Techbridge has proposed a broad implementation project that will scale up a tested multi-faceted model that increases girls' interest in STEM careers. The objectives of this project are to increase girls' engineering, technology, and science skills and career interests; build STEM capacity and sustainability across communities; enhance STEM and career exploration for underrepresented girls and their families; and advance research on the scale-up, sustainability, and impact of the model with career exploration. The Techbridge approach is grounded in Eccles' expectancy value model, and helps bridge critical junctures as girls transition from elementary to middle school and middle school to high school, immersing participants in a network of peers and supportive adults.

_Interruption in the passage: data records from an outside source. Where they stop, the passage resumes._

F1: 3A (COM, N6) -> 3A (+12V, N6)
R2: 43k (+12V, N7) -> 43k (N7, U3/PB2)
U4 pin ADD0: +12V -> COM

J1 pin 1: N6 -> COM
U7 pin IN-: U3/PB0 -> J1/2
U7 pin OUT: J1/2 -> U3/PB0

Techbridge targets girls in grades 5-12 with a model that includes five components: a previously tested and evaluated curriculum, career exploration, professional development for staff and teachers, family engagement, and dissemination. The inquiry-based curriculum introduces electrical engineering and computer science through engaging, hands-on units on Cars and Engines, Green Design, and Electrical Engineering. The Techbridge model will be enhanced to include a central repository for curriculum and support materials, electronic girl-driven career exploration resources, an online learning community and video tools for staff, and customized family guides. Project deliverables include the dissemination of the enhanced model to three cities, 24 school sites and teachers, 2,000 girls, and over 600 role models. A supplementary research component will study the broad implementation of the Techbridge model by examining the fidelity of implementation and the program's impact on girls' STEM engagement and learning. The research questions are as follows:
1. To what extent and how do new program sites demonstrate adherence to the Techbridge program model? 2. Do new sites experience similar or increased participant responsiveness to Techbridge programming with regard to scientific learning outcomes, career awareness, attitude and interest in engineering? 3. How are changes experienced by girls sustained over time, if at all? 4. To what extent and how do new sites balance instilling the Techbridge essentials, those critical components Techbridge identifies as essential for success, with the need for local adaptation and ownership of the program? 5. Given the potential for customization in local communities, do new sites maintain programmatic quality of delivery experienced at the original site? If so, what are elements essential to success regarding quality delivery?
The mixed-methods study will include document analysis, embedded assessments, participant survey scales, and observations. Qualitative data methods include interviews with teachers, role models, staff and focus groups with girls. A project evaluation will also be conducted which investigates project outcomes for participants (girls, teachers, role models, and families) and fidelity of the implementation and enhancements at expansion sites, using a quasi-experimental approach. Career and learning outcomes for girls will be determined using embedded assessments, portfolios, surveys, school data, and previously validated instruments such as the Career Interest Questionnaire and the Modified Attitudes towards Science Inventory. The Managing Complex Change model is used as a framework for the project evaluation for the purpose of examining factors related to the effectiveness of scaling. The dissemination of research and evaluation findings will be achieved through the use of publications, blogs, social media, and conferences.
It is anticipated that this project will broaden the participation of Hispanic, African-American, and English language learner girls, build capacity for STEM programming and sustainability at the dissemination sites, and disseminate findings to over 1 million educators, researchers, and community members. Broader impacts include contributing to the field's understanding of how virtual role models and field trips can engage young women, increase corporate advocacy, and engage participants in research and dissemination efforts.